• WHAT NEEDS TO BE DONE
Could you quote, word for word, everything from "Farah Gopaul is" down to "was highly regarded." in the piece on Farah Gopaul below?

• SOURCE TEXT
━━━━
Farah Gopaul is using the flavours from home to influence a new culinary path.
She was born on the island of Trinidad in the Republic of Trinidad and Tobago, part of the Antillles in the Caribbean off the coast of Venezuela.
"I was pretty much an oil field girl. Trinidad is an oil field country. You name it, cousins, aunties, uncles if they are not doing engineering they are working in oil and gas."
Ms Gopaul said she lived in a sheltered expatriate community as a child, where education was highly regarded.
"Like a lot of islands in the Caribbean there is a large emphasis on education ... Mum was keen for us to be avid readers.
"It was fortunate Dad worked in the oil fields and we went to oil-field private schools so we had a really good education."
Her mother's family was originally Hindu from India.
"When you go through the history of Trinidad you will see that besides the fact we were colonised by the Spanish, then the French, the British introduced slavery to the Islands.
"Trinidad didn't have the long brutal history of it compared to some of the other islands at the time but when slavery was coming to an end, they had a lack of labourers and they started pulling immigrants from different places in Asia.
"They came three generations ago, although the records are very sketchy as there is only one archive place in Trinidad, and all my grandmother knew was that her mum died on that trip.
"I have a very good friend who is Syrian Lebanese but Caribbean, which is very typical of Trinidad and the food reflects all of that. It's just stunning."
Ms Gopaul's father was an Indian Muslim but she and her sisters went to a Christian school.
The second of four girls in her family, she remembers climbing trees in idyllic settings filled with wildlife and nature.
"I was completely animal mad. Dad would go hunting and bring home something like a raccoon, which would tear around the house for two days before Mum would say 'get that out of my house'."
When she was 16, Ms Gopaul's father died suddenly, which sparked a flame within her to leave her island home.
"I kind of knew I wanted to leave but that just crystalised that I did because Mum was now looking after four girls. I felt I needed to go off and do my own thing and because at that point everybody in your family could have a say over your life."
Ms Gopaul applied to different hospitals in Britain to become a nurse and ended up landing a job in Westminster, London.
But it took her a few years to settle in.
"The streets, the people, the sky, everything was so grey and coming from technicolor brightness, it was just contrast.
"Everything was different from home. Young people socialise a lot but you wouldn't necessarily get 17-year-old girls getting mashed drunk in Trinidad. It's all about clothes-making and looking fabulous.
"My Mum did not even teach us how to open a bank account and I had never crossed a road that had more than two lanes in my life.
"I was crossing some north London intersection - I think I almost killed myself. I had people swearing at me, I was completely fresh off the boat."
But it was in these years that Ms Gopaul honed her cooking skills.
━━━━
• INFORMATION SUPPLIED
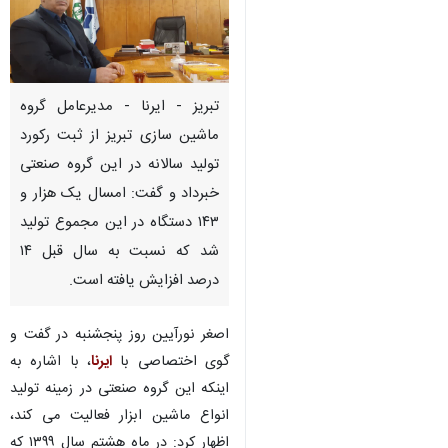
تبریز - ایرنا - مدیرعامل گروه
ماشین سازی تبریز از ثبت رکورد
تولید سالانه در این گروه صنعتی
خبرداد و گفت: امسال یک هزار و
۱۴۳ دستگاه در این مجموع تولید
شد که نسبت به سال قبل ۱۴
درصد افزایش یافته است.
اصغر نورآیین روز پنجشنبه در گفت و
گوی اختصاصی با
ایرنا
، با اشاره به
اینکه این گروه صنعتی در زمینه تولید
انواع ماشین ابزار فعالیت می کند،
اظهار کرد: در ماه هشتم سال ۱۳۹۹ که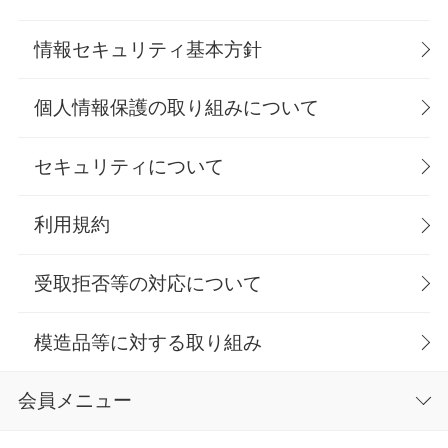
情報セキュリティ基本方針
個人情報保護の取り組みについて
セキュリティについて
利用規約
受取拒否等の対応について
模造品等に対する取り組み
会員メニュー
━━━━
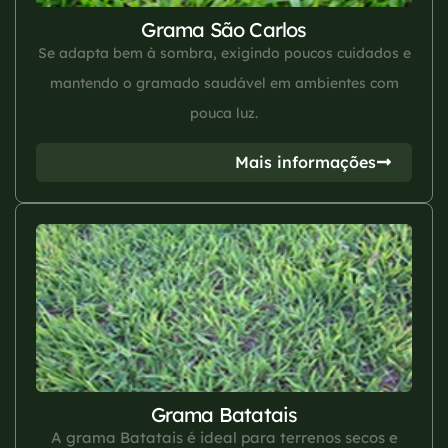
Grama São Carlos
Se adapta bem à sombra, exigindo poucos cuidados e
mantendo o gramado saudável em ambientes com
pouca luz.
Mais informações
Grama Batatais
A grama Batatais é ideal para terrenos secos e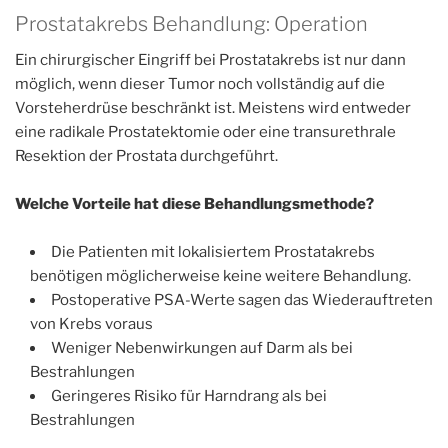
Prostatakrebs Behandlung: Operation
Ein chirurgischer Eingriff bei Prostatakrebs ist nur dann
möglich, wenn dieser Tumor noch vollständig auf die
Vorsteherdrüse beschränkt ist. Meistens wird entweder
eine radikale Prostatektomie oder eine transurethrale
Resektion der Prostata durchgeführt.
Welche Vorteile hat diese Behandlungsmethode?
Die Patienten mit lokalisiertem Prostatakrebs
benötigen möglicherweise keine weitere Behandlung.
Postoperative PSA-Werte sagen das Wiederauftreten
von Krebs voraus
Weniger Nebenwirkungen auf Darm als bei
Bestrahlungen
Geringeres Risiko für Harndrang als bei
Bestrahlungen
━━━━
• REPLY
Farah Gopaul is using the flavours from home to influence a new culinary path.
She was born on the island of Trinidad in the Republic of Trinidad and Tobago, part of the Antillles in the Caribbean off the coast of Venezuela.
"I was pretty much an oil field girl. Trinidad is an oil field country. You name it, cousins, aunties, uncles if they are not doing engineering they are working in oil and gas."
Ms Gopaul said she lived in a sheltered expatriate community as a child, where education was highly regarded.